(Text)

Revived several times for movies, TV and Broadway – the last rendition only a year ago featuring Bayonne resident Tammy Blanchard, for which she received a Tony nomination – this musical has become something of a symbol for modern times, it is the story of the neverending struggle on how to get ahead in the modern business world, especially with the growing disparity in the national stage between Main Street U.S.A. and Wall Street.

“How to Succeed” tells the story of young window-washer J. Pierrepont Finch (played by junior Nicholas D’Amato), who begins a meteoric rise from the mail room to a position as vice president of advertising at the World-Wide Wicket Company, thanks to a self-help book and some unorthodox and morally questionable business tactics. As Finch rises on the career ladder, his methods jeopardize not only his career, but also his romance with Secretary Rosemary Pilkington (played by junior Amanda Rosati).

“How to Succeed” is a delightful musical satire of corporate life and office politics, packed with memorable songs such as “Brotherhood of Man” and “I Believe in You.” “How to Succeed” won both the Tony Award and Pulitzer Prize at its 1961 debut, and returned to Broadway for two revivals: one in 1995 featuring Matthew Broderick, and recently in 2011 starring Daniel Radcliff. BHS Drama hopes to charm audiences with this witty, high-energy musical production.

“This is a show I like very much,” said Tim Craig, director of BHS Arts Department. “I couldn’t wait for this to become available, especially since it just closed on Broadway. I saw the show and I wanted to do it at the high school. It’s a fun show. It’s a funny show.”

Cast and crew

With 52 students involved in various aspects of production, it is also a large show, running about two hours with intermission.

While some of the cast were willing to attempt to convey the message of the musical, Craig said he preferred for audiences to come see the show and figure it out for themselves.

Paolo Piccalo, a junior at Bayonne High School, plays J.B. Bigley, basing his performance only partly on the film and the play.

Somewhat typecast, Piccalo said he’s played big shots in other high school plays, although this character proved a challenge only because he was so corrupt and so petty, traveling around with his mistress, while ducking phone calls from his wife.

(End Text)
(Extracted data)

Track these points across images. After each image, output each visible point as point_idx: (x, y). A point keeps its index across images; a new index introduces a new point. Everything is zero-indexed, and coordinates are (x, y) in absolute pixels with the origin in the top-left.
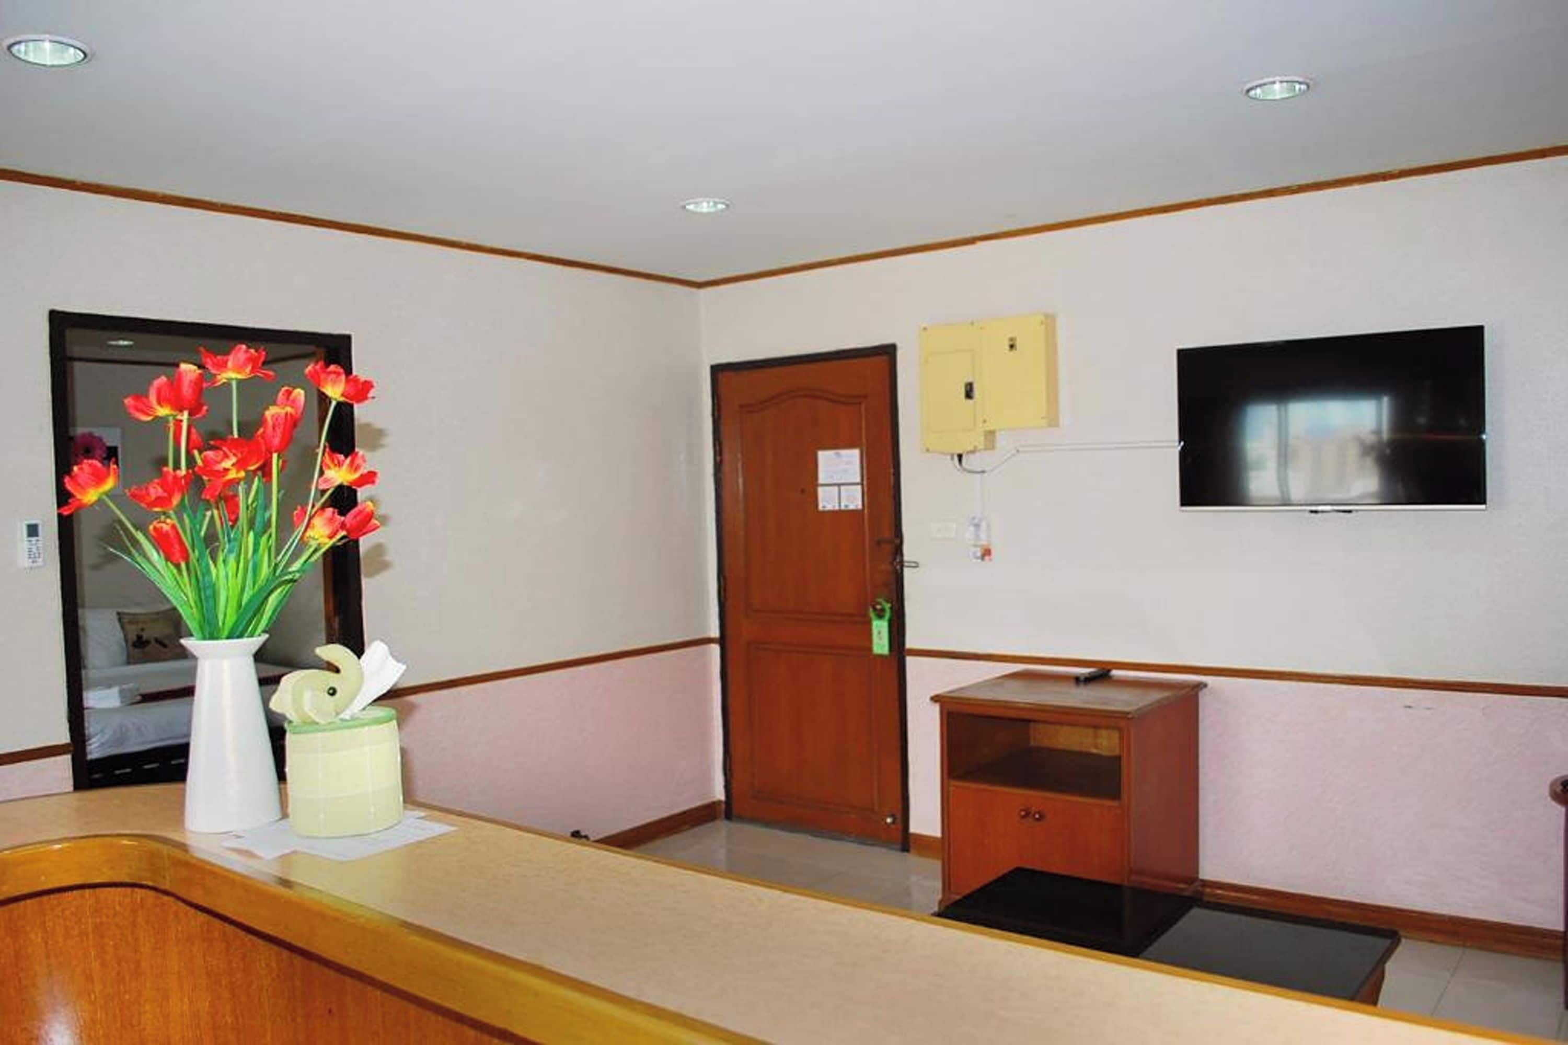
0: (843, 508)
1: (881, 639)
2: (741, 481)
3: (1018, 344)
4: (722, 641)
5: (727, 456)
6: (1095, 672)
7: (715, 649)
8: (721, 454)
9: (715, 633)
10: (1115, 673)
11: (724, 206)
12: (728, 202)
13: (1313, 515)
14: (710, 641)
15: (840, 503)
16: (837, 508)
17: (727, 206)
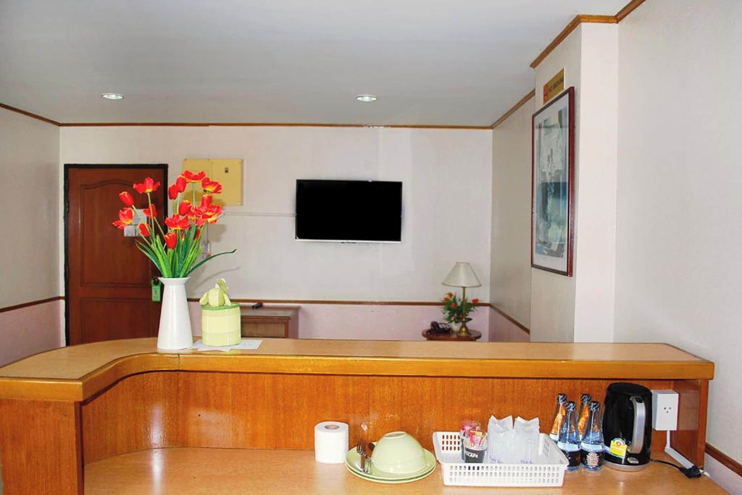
0: (137, 235)
1: (156, 294)
2: (80, 222)
3: (229, 171)
4: (67, 298)
5: (72, 208)
6: (256, 305)
7: (62, 303)
8: (68, 207)
9: (62, 293)
10: (265, 304)
11: (121, 98)
12: (124, 96)
13: (343, 244)
14: (59, 298)
15: (135, 233)
16: (134, 235)
17: (123, 97)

(End Extracted data)

▸ Work to complete:
A - Transcribe the article word for word, from "While some of" up to and including "and the play.".
B - Summarize the article in two sentences.
You won't need the rows at all.

▸ Responses for each task:
A -
While some of the cast were willing to attempt to convey the message of the musical, Craig said he preferred for audiences to come see the show and figure it out for themselves.

Paolo Piccalo, a junior at Bayonne High School, plays J.B. Bigley, basing his performance only partly on the film and the play.

B - BHS Drama is staging "How to Succeed," a musical satire of corporate life in which window-washer J. Pierrepont Finch, played by junior Nicholas D'Amato, uses a self-help book and questionable tactics to rise from the mail room to vice president of advertising at the World-Wide Wicket Company. Director Tim Craig said he wanted to do the show because he likes it and finds it fun and funny, and the production involves 52 students and runs about two hours with intermission.